European Commissioners are coming under unprecedented pressure to set ambitious truck CO2 emissions standards after a rare alliance of global brands, transport companies and hauliers associations last month demanded that CO2 cuts of 24% by 2025 be targeted. In a letter to Commission president Jean-Claude Juncker, Carrefour, IKEA, Unilever, Heineken, Nestlé, logistics giant Geodis, national transport associations and other big players said the target was necessary if the EU was to remain the leader in the fight against climate change.

By setting a target of reducing truck emissions by almost a quarter, the Commission – which is set to make a proposal on 16 May – would help the trucking sector meet its climate goals and save businesses €7,700 per year, per truck, they wrote.
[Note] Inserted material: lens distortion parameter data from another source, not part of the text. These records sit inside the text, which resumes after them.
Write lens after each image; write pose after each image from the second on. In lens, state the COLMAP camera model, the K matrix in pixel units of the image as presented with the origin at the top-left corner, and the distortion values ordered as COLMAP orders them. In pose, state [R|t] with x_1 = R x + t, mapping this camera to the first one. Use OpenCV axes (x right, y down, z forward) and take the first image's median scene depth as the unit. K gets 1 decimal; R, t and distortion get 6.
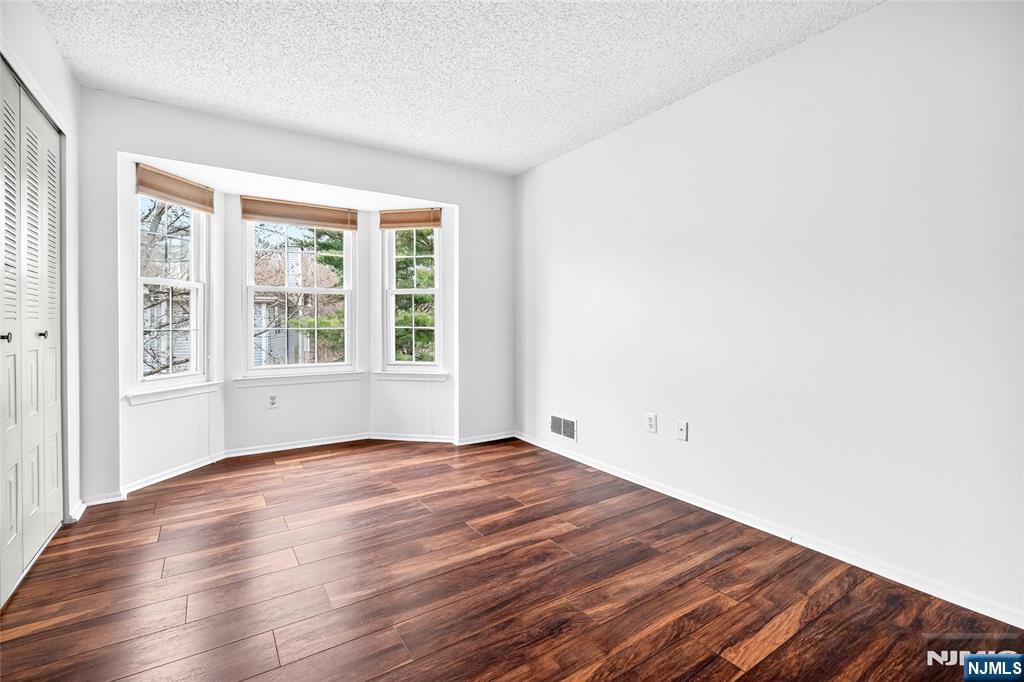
lens RADIAL K [[458.7, 0, 514.8], [0, 458.7, 329.4], [0, 0, 1]] dist [0.001266, 0.000493]
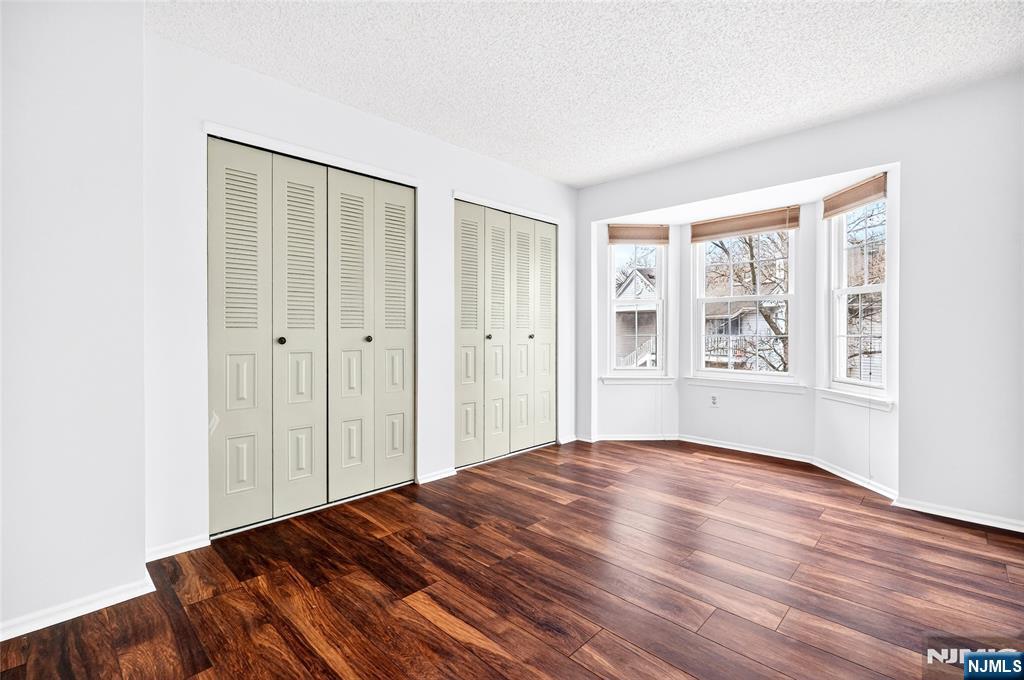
lens RADIAL K [[458.0, 0, 518.0], [0, 458.0, 335.3], [0, 0, 1]] dist [0.001079, 0.000249]
pose [[0.213145, 0.008809, -0.976981, 0.615514], [-0.013606, 0.999889, 0.006047, -0.003617], [0.976926, 0.012004, 0.213241, 0.406024]]
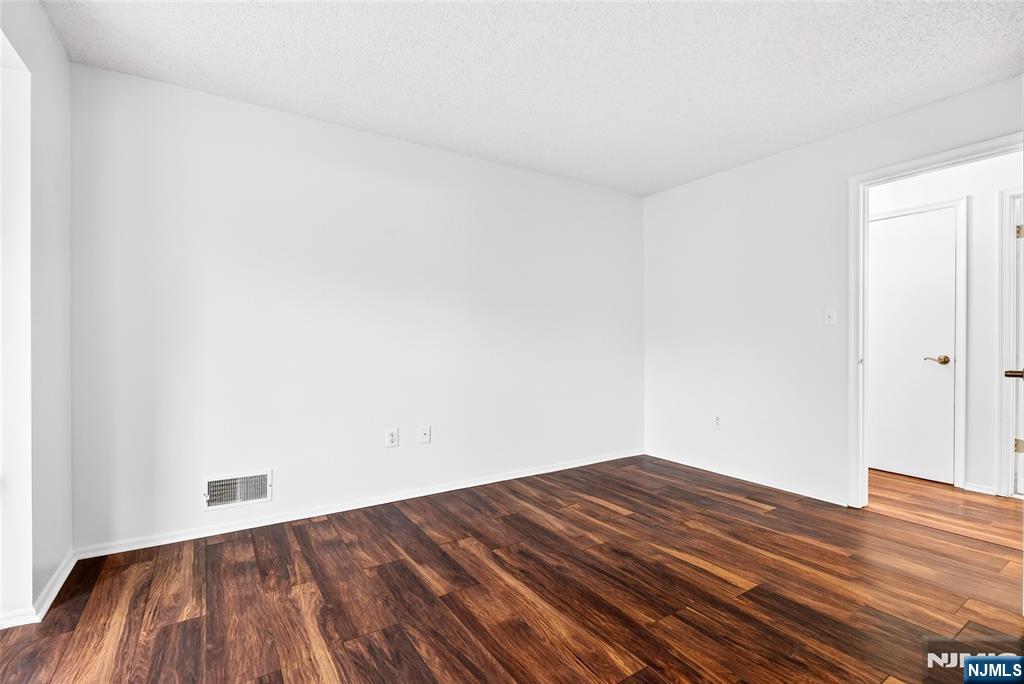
lens RADIAL K [[468.0, 0, 508.0], [0, 468.0, 342.6], [0, 0, 1]] dist [-0.001613, -0.000128]
pose [[0.018935, -0.004155, 0.999812, -0.795021], [0.012108, 0.999919, 0.003926, -0.012072], [-0.999747, 0.012031, 0.018984, 0.762889]]
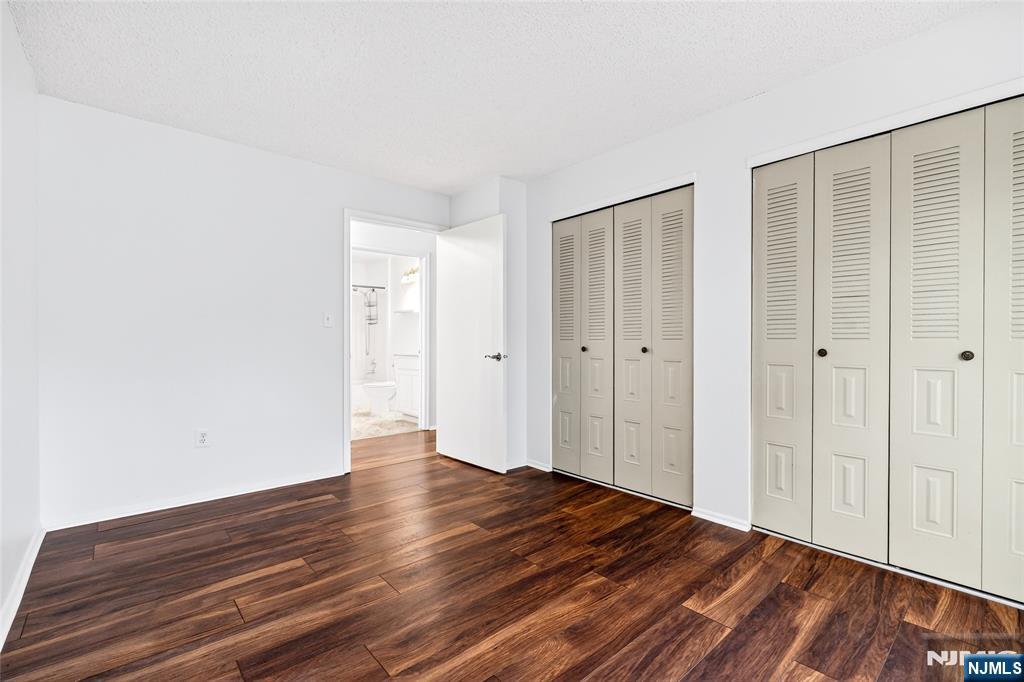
lens RADIAL K [[455.2, 0, 509.5], [0, 455.2, 341.5], [0, 0, 1]] dist [-0.000796, -0.000002]
pose [[-0.991741, -0.002915, -0.128225, -0.006454], [-0.004866, 0.999877, 0.014901, -0.018932], [0.128166, 0.015402, -0.991633, 1.340190]]
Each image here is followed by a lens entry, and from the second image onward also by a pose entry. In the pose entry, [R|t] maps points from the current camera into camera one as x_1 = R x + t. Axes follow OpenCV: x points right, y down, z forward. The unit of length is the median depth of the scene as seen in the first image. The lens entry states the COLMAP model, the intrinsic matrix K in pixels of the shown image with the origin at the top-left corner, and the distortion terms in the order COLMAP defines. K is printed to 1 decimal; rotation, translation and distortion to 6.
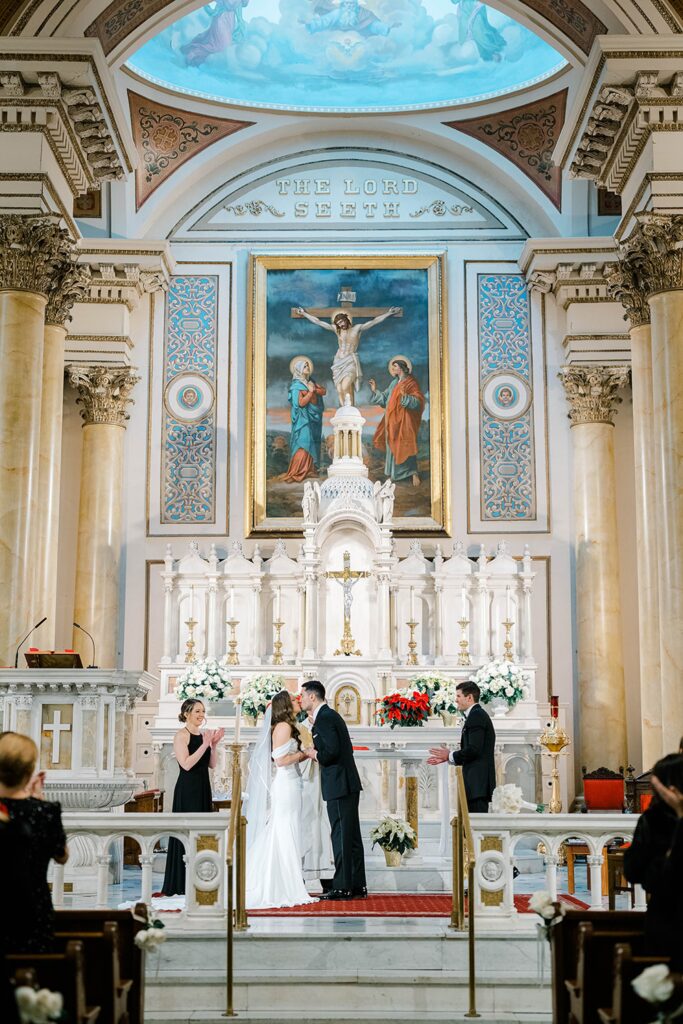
lens RADIAL K [[1562.2, 0, 341.5], [0, 1562.2, 512.0], [0, 0, 1]] dist [-0.026186, 0.202046]
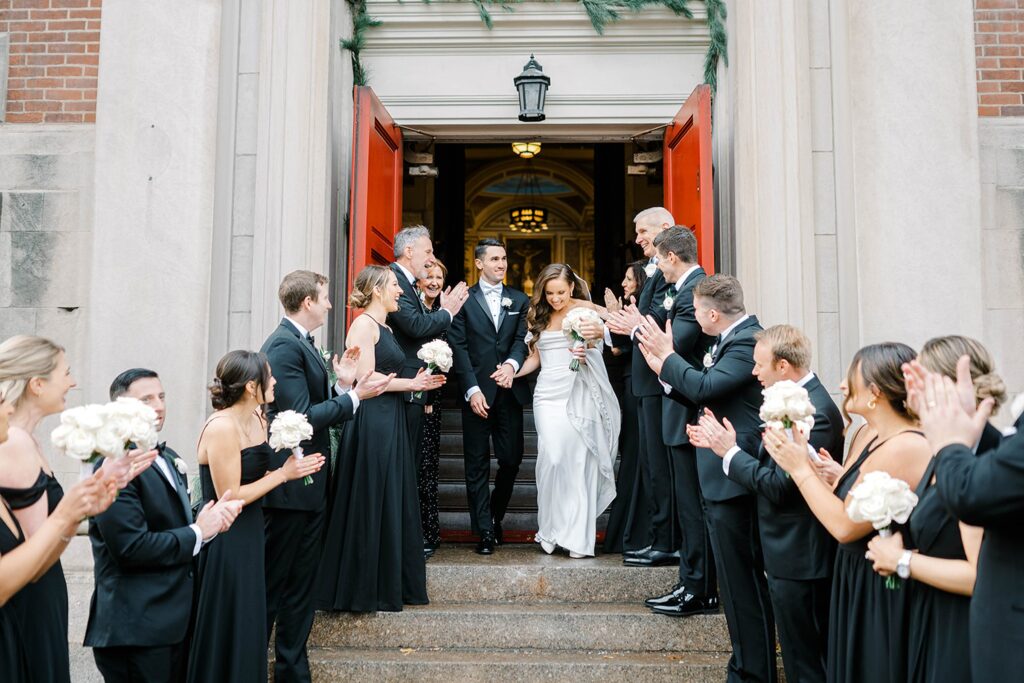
lens RADIAL K [[1018.8, 0, 512.0], [0, 1018.8, 341.5], [0, 0, 1]] dist [-0.015201, 0.022369]
pose [[0.999911, 0.002242, -0.013157, -0.003097], [-0.001119, 0.996402, 0.084741, -0.136534], [0.013299, -0.084719, 0.996316, -1.533991]]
At 27% of total EU emissions, transport is Europe’s biggest climate problem and heavy-duty vehicles account for 26% of road transport CO2.

The sector-wide alliance also called for an ambitious mandatory sales target for zero emission trucks. They said that while the technology for zero emission trucks is there, supply is limited and only available at high costs. Therefore the upcoming proposal should also ensure truck manufacturers sell a minimum share of zero emission trucks.

T&E’s cleaner trucks officer, Stef Cornelis, said: ‘An unprecedented coalition of global brands, SMEs and truckers is telling the EU they want stringent CO2 standards and strong, mandatory sales targets for zero emissions lorries. President Juncker should seize this opportunity to start decarbonising trucks.’

The long-awaited overhaul of vehicle safety regulations are also expected to be announced by the Commission this month. Road safety campaigners, governments and major cities have called for mandated ‘direct vision’ standard for trucks to be included. These would govern the amount of the road that truck drivers must be able to see, and would enhance new truck designs to make roads safer for pedestrians and cyclists. Research shows that trucks with low-entry cabs, which some European manufacturers already make, but are not required to by law, have excellent direct vision and help prevent road fatalities.

The EU has the exclusive competence to mandate safety improvements for new cars, vans and trucks. The last new safety requirements date back to 2009 and the Commission has continued to postpone updating the rules for vehicles. Meanwhile, 25,500 Europeans died in traffic accidents in 2016 – around 500 deaths per week.

The legislative package due on 16 May will also advance the Commission’s battery initiative, giving more detail on its ‘Airbus for batteries’ vision.